Die Eurovision-Woche wurde noch nicht einmal vor zehn Jahren eingeführt. Im Jahr 2004 beschloss die Europäische Rundfunkunion (EBU), dass der Gesangswettbewerb zu lang dauert und startete somit ein erstes Halbfinale. Als die Teilnehmerzahl im Jahr 2008 auf 43 Länder stieg, wurde ein zweites Halbfinale eingerichtet – 2011 nahmen erneut so viele Länder wie vor drei Jahren teil.

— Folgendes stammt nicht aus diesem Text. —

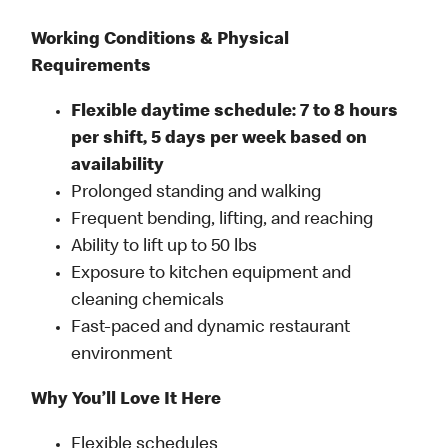
Working Conditions & Physical
Requirements
Flexible daytime schedule: 7 to 8 hours
per shift, 5 days per week based on
availability
Prolonged standing and walking
Frequent bending, lifting, and reaching
Ability to lift up to 50 lbs
Exposure to kitchen equipment and
cleaning chemicals
Fast-paced and dynamic restaurant
environment
Why You’ll Love It Here
Flexible schedules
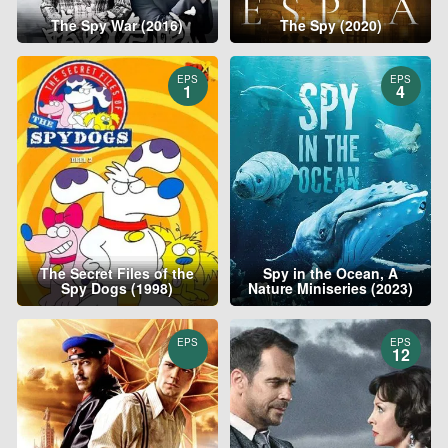
The Spy War (2016)
The Spy (2020)
EPS
EPS
1
4
The Secret Files of the
Spy in the Ocean, A
Spy Dogs (1998)
Nature Miniseries (2023)
EPS
EPS
12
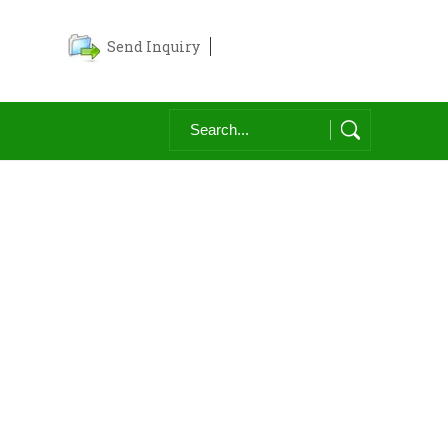
Send Inquiry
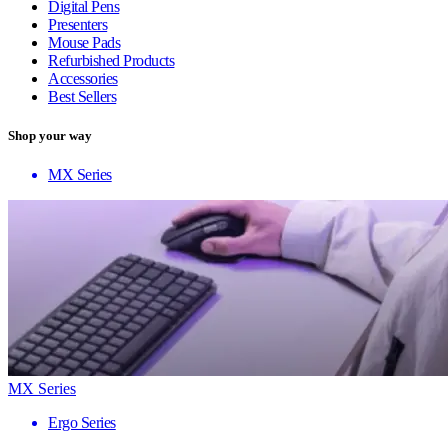
Digital Pens
Presenters
Mouse Pads
Refurbished Products
Accessories
Best Sellers
Shop your way
MX Series
MX Series
Ergo Series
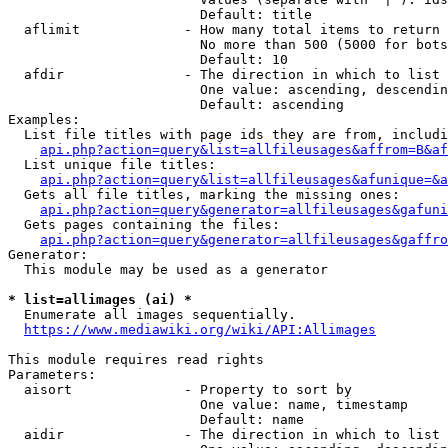
                        Default: title

  aflimit             - How many total items to return

                        No more than 500 (5000 for bots
                        Default: 10

  afdir               - The direction in which to list

                        One value: ascending, descendin
                        Default: ascending

Examples:

  List file titles with page ids they are from, includi
api.php?action=query&list=allfileusages&affrom=B&af
  List unique file titles:

api.php?action=query&list=allfileusages&afunique=&a
  Gets all file titles, marking the missing ones:

api.php?action=query&generator=allfileusages&gafuni
  Gets pages containing the files:

api.php?action=query&generator=allfileusages&gaffro
Generator:

  This module may be used as a generator

* list=allimages (ai) *
  Enumerate all images sequentially.

https://www.mediawiki.org/wiki/API:Allimages
This module requires read rights

Parameters:

  aisort              - Property to sort by

                        One value: name, timestamp

                        Default: name

  aidir               - The direction in which to list
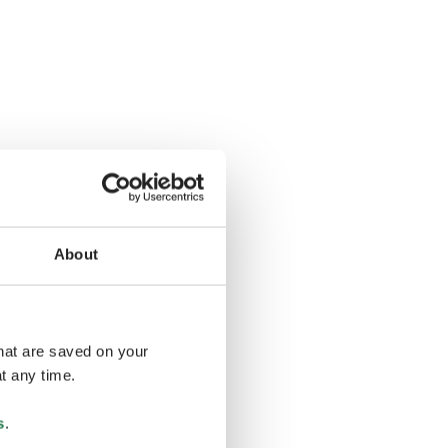
About
that are saved on your
t any time.
s
.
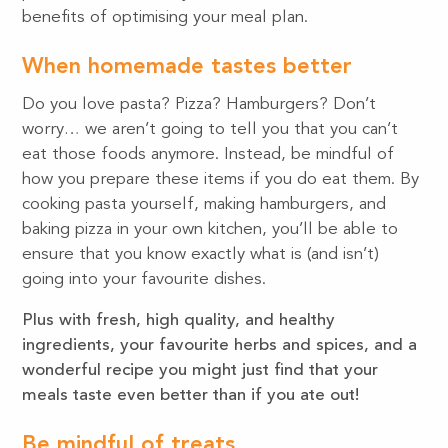
benefits of optimising your meal plan.
When homemade tastes better
Do you love pasta? Pizza? Hamburgers? Don’t
worry… we aren’t going to tell you that you can’t
eat those foods anymore. Instead, be mindful of
how you prepare these items if you do eat them. By
cooking pasta yourself, making hamburgers, and
baking pizza in your own kitchen, you’ll be able to
ensure that you know exactly what is (and isn’t)
going into your favourite dishes.
Plus with fresh, high quality, and healthy
ingredients, your favourite herbs and spices, and a
wonderful recipe you might just find that your
meals taste even better than if you ate out!
Be mindful of treats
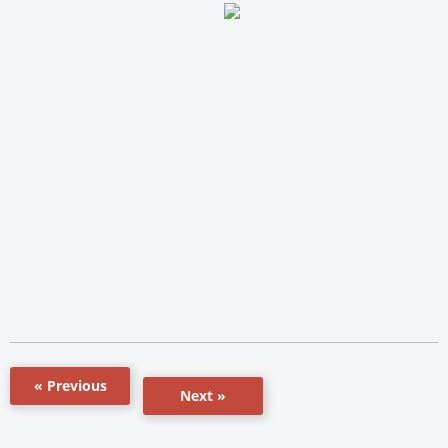
« Previous
Next »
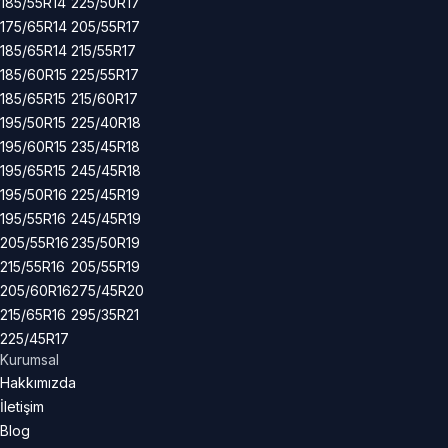
185/55R14
225/50R17
175/65R14
205/55R17
185/65R14
215/55R17
185/60R15
225/55R17
185/65R15
215/60R17
195/50R15
225/40R18
195/60R15
235/45R18
195/65R15
245/45R18
195/50R16
225/45R19
195/55R16
245/45R19
205/55R16
235/50R19
215/55R16
205/55R19
205/60R16
275/45R20
215/65R16
295/35R21
225/45R17
Kurumsal
Hakkımızda
İletişim
Blog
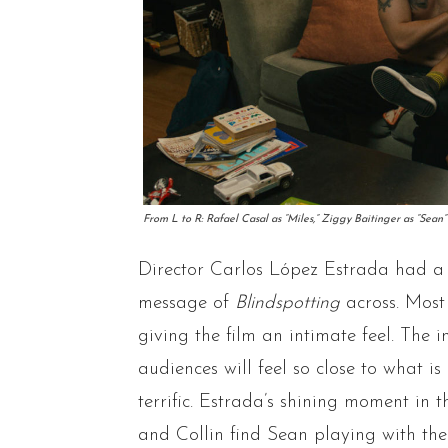
From L to R: Rafael Casal as “Miles,” Ziggy Baitinger as “Se
Director Carlos López Estrada had a g
message of
Blindspotting
across. Most
giving the film an intimate feel. The 
audiences will feel so close to what i
terrific. Estrada’s shining moment in 
and Collin find Sean playing with the 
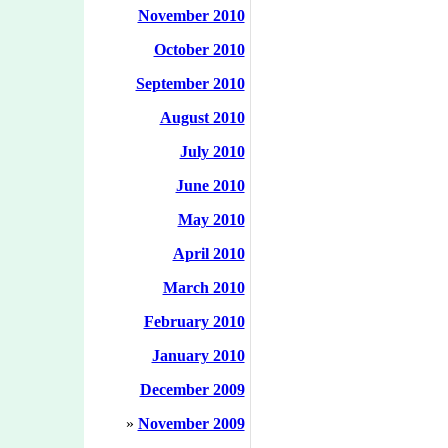
November 2010
October 2010
September 2010
August 2010
July 2010
June 2010
May 2010
April 2010
March 2010
February 2010
January 2010
December 2009
»
November 2009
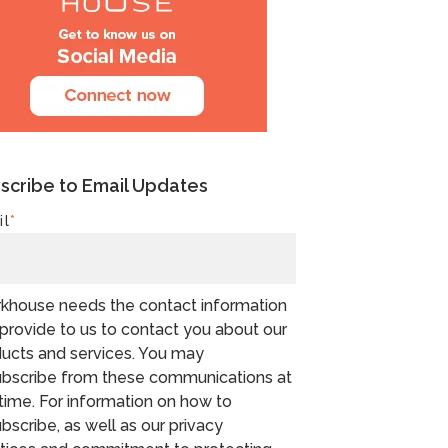
scribe to Email Updates
il
*
khouse needs the contact information
provide to us to contact you about our
ucts and services. You may
bscribe from these communications at
time. For information on how to
bscribe, as well as our privacy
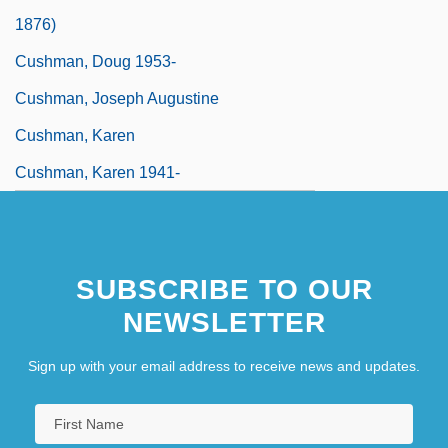
1876)
Cushman, Doug 1953-
Cushman, Joseph Augustine
Cushman, Karen
Cushman, Karen 1941-
SUBSCRIBE TO OUR
NEWSLETTER
Sign up with your email address to receive news and updates.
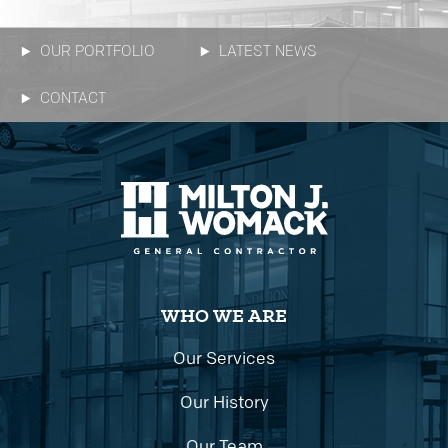
OUR PORTFOLIO
LATEST NEWS
CONTACT
WHO WE ARE
Our Services
Our History
Our Team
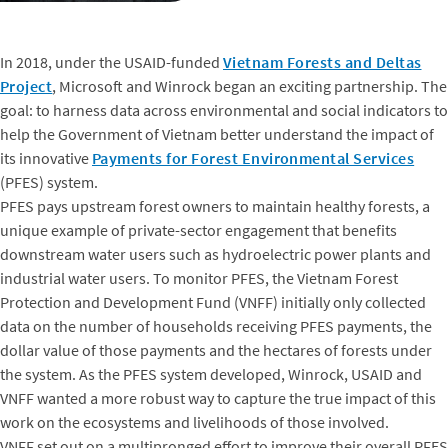
In 2018, under the USAID-funded
Vietnam Forests and Deltas
Project
, Microsoft and Winrock began an exciting partnership. The
goal: to harness data across environmental and social indicators to
help the Government of Vietnam better understand the impact of
its innovative
Payments for Forest Environmental Services
(PFES) system.
PFES pays upstream forest owners to maintain healthy forests, a
unique example of private-sector engagement that benefits
downstream water users such as hydroelectric power plants and
industrial water users. To monitor PFES, the Vietnam Forest
Protection and Development Fund (VNFF) initially only collected
data on the number of households receiving PFES payments, the
dollar value of those payments and the hectares of forests under
the system. As the PFES system developed, Winrock, USAID and
VNFF wanted a more robust way to capture the true impact of this
work on the ecosystems and livelihoods of those involved.
VNFF set out on a multipronged effort to improve their overall PFES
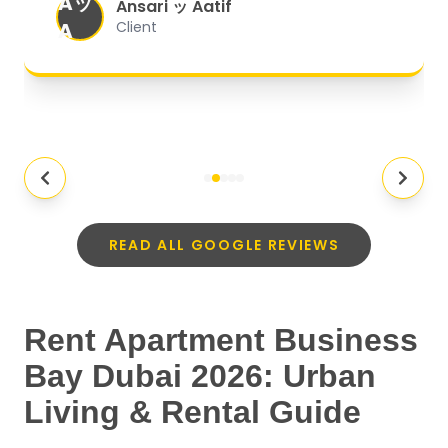
Aッ
expectations.
"
Ansari ッ Aatif
A
Client
READ ALL GOOGLE REVIEWS
Rent Apartment Business
Bay Dubai 2026: Urban
Living & Rental Guide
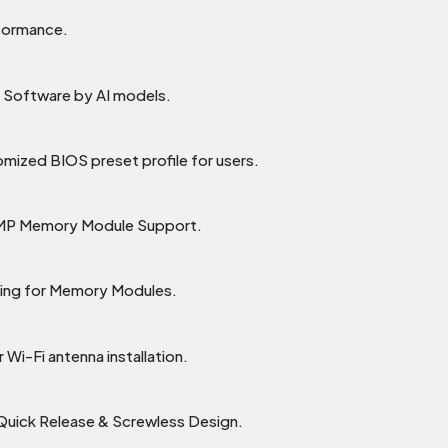
rformance.
Software by AI models.
omized BIOS preset profile for users.
XMP Memory Module Support.
ling for Memory Modules.
 Wi-Fi antenna installation.
 Quick Release & Screwless Design.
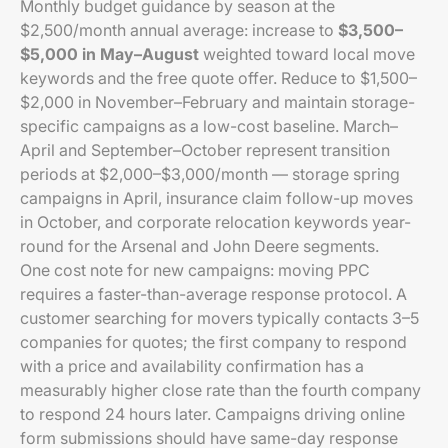
Monthly budget guidance by season at the
$2,500/month annual average: increase to
$3,500–
$5,000 in May–August
weighted toward local move
keywords and the free quote offer. Reduce to $1,500–
$2,000 in November–February and maintain storage-
specific campaigns as a low-cost baseline. March–
April and September–October represent transition
periods at $2,000–$3,000/month — storage spring
campaigns in April, insurance claim follow-up moves
in October, and corporate relocation keywords year-
round for the Arsenal and John Deere segments.
One cost note for new campaigns: moving PPC
requires a faster-than-average response protocol. A
customer searching for movers typically contacts 3–5
companies for quotes; the first company to respond
with a price and availability confirmation has a
measurably higher close rate than the fourth company
to respond 24 hours later. Campaigns driving online
form submissions should have same-day response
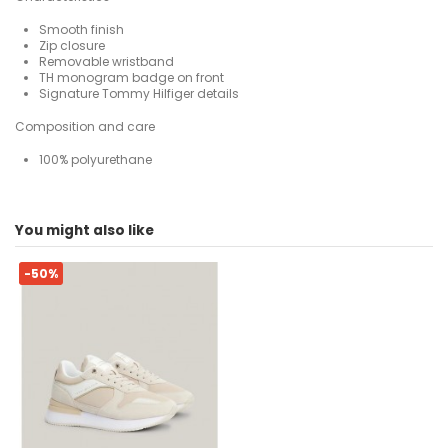
Smooth finish
Zip closure
Removable wristband
TH monogram badge on front
Signature Tommy Hilfiger details
Composition and care
100% polyurethane
For
No reviews
Woman
You might also like
ean13
8720645810537
-50%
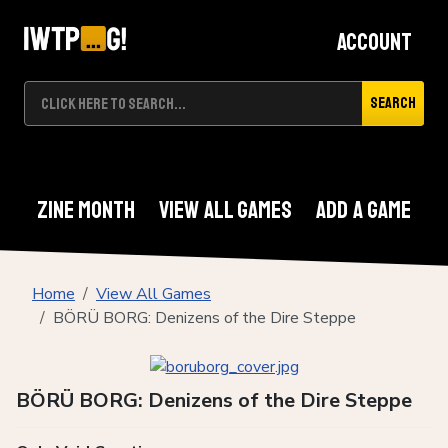
Account
Search
Zine Month
View All Games
Add A Game
Home
View All Games
BÖRÜ BORG: Denizens of the Dire Steppe
BÖRÜ BORG: Denizens of the Dire Steppe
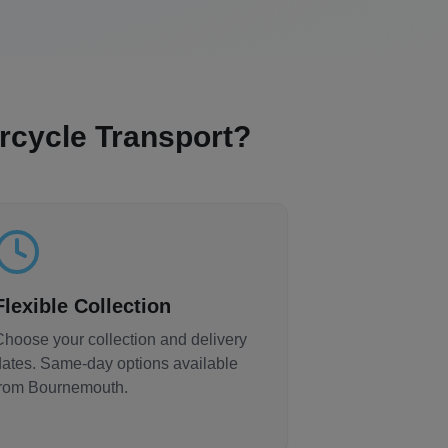
cycle Transport?
Flexible Collection
Choose your collection and delivery
dates. Same-day options available
from
Bournemouth
.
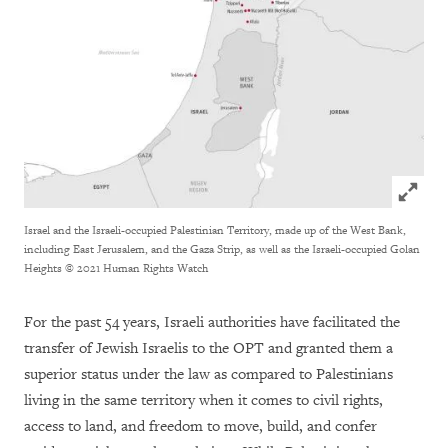
Click to
Israel and the Israeli-occupied Palestinian Territory, made up of the West Bank,
including East Jerusalem, and the Gaza Strip, as well as the Israeli-occupied Golan
Heights
© 2021 Human Rights Watch
For the past 54 years, Israeli authorities have facilitated the
transfer of Jewish Israelis to the OPT and granted them a
superior status under the law as compared to Palestinians
living in the same territory when it comes to civil rights,
access to land, and freedom to move, build, and confer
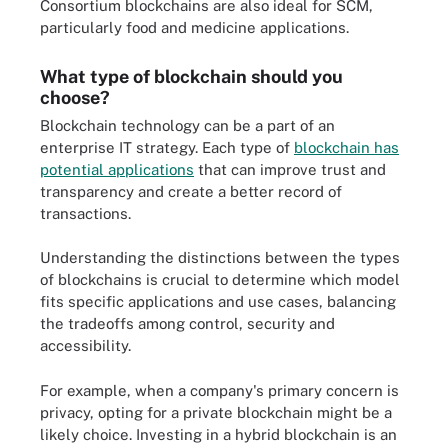
Consortium blockchains are also ideal for SCM,
particularly food and medicine applications.
What type of blockchain should you
choose?
Blockchain technology can be a part of an
enterprise IT strategy. Each type of
blockchain has
potential applications
that can improve trust and
transparency and create a better record of
transactions.
Understanding the distinctions between the types
of blockchains is crucial to determine which model
fits specific applications and use cases, balancing
the tradeoffs among control, security and
accessibility.
For example, when a company's primary concern is
privacy, opting for a private blockchain might be a
likely choice. Investing in a hybrid blockchain is an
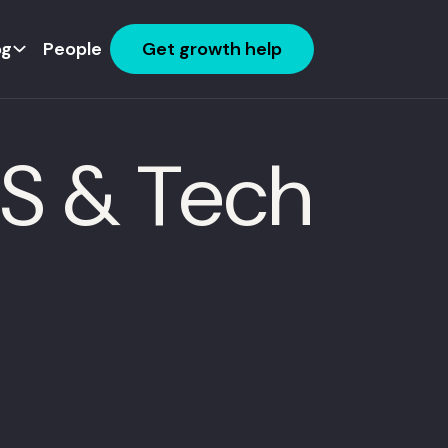
og
People
Get growth help
aS & Tech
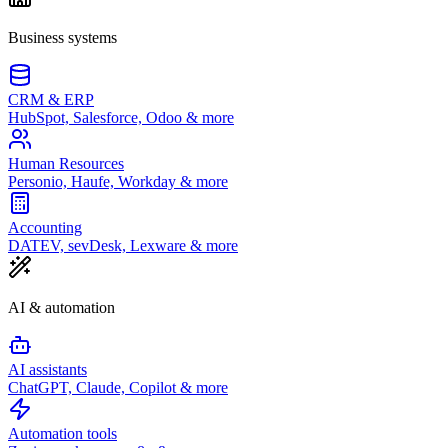
Business systems
CRM & ERP
HubSpot, Salesforce, Odoo & more
Human Resources
Personio, Haufe, Workday & more
Accounting
DATEV, sevDesk, Lexware & more
AI & automation
AI assistants
ChatGPT, Claude, Copilot & more
Automation tools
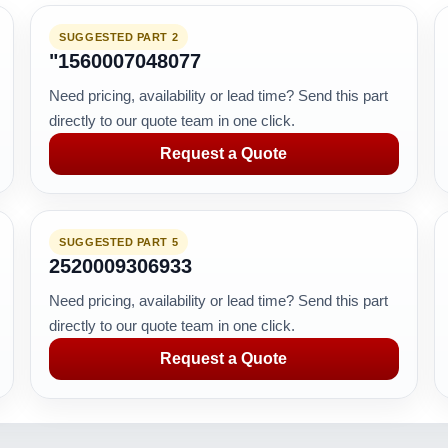
SUGGESTED PART 2
"1560007048077
Need pricing, availability or lead time? Send this part
directly to our quote team in one click.
Request a Quote
SUGGESTED PART 5
2520009306933
Need pricing, availability or lead time? Send this part
directly to our quote team in one click.
Request a Quote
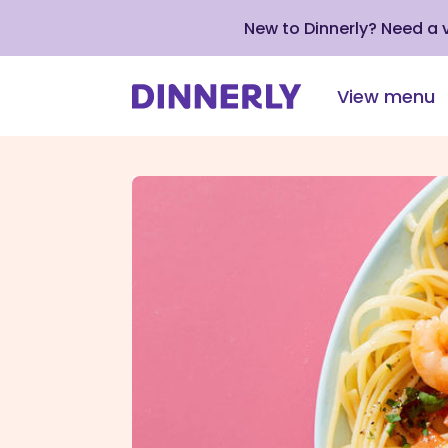
New to Dinnerly? Need a
View menu
Click
to
view
our
Accessibility
Statement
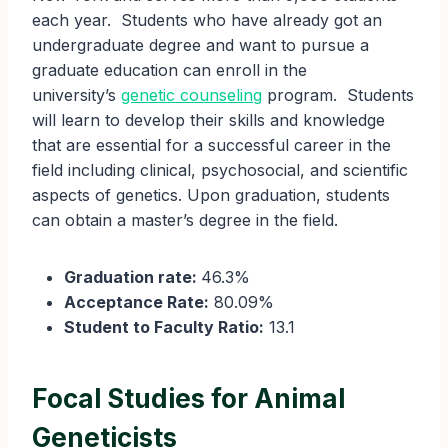
each year. Students who have already got an
undergraduate degree and want to pursue a
graduate education can enroll in the
university’s
genetic counseling
program. Students
will learn to develop their skills and knowledge
that are essential for a successful career in the
field including clinical, psychosocial, and scientific
aspects of genetics. Upon graduation, students
can obtain a master’s degree in the field.
Graduation rate:
46.3%
Acceptance Rate:
80.09%
Student to Faculty Ratio:
13.1
Focal Studies for Animal
Geneticists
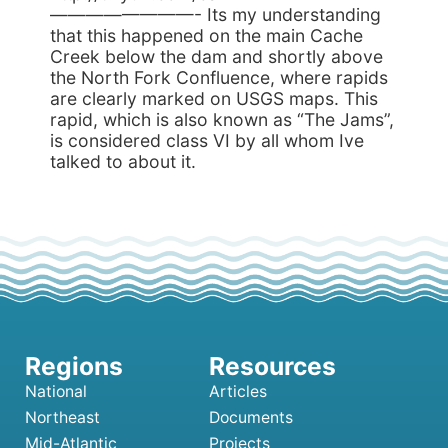
————————- Its my understanding
that this happened on the main Cache
Creek below the dam and shortly above
the North Fork Confluence, where rapids
are clearly marked on USGS maps. This
rapid, which is also known as “The Jams”,
is considered class VI by all whom Ive
talked to about it.
National
Articles
Northeast
Documents
Mid-Atlantic
Projects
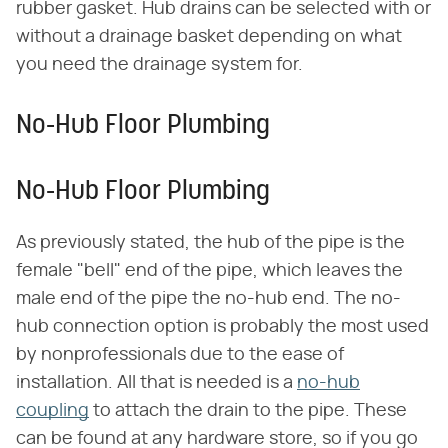
rubber gasket. Hub drains can be selected with or
without a drainage basket depending on what
you need the drainage system for.
No-Hub Floor Plumbing
No-Hub Floor Plumbing
As previously stated, the hub of the pipe is the
female "bell" end of the pipe, which leaves the
male end of the pipe the no-hub end. The no-
hub connection option is probably the most used
by nonprofessionals due to the ease of
installation. All that is needed is a
no-hub
coupling
to attach the drain to the pipe. These
can be found at any hardware store, so if you go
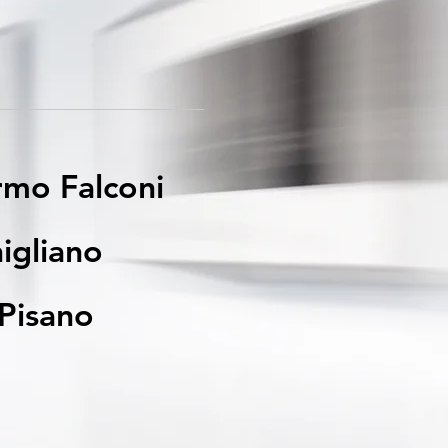
rmo Falconi
igliano
Pisano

2011 ist vor allem das Land der zurückkehrenden Interpreten. Neben Lena Meyer-Landrut waren sieben weitere Künstler erneut auf die Bühne zu sehen. Dino Merlin trat bereits 1999 auf, ein Jahr zuvor siegte Dana International. Jedoch schied der Beitrag aus Israel bereits im Halbfinale aus. Gunnar Ólafsson trat nun mit seinen isländischen Kollegen für Island an, war schon 2001 Mitglied einer anderen teilnehmenden Band. Vlatko Ilievski (2005 Mitglied bei Martin Vučić) und „Twiins“ (2008 Begleitgesang von Tereza Kerndlová) scheiterten im Halbfinale, „Zdob și Zdub“ für Moldawien und Sophio Toroshelidze für Georgien versuchten den Titel zu holen.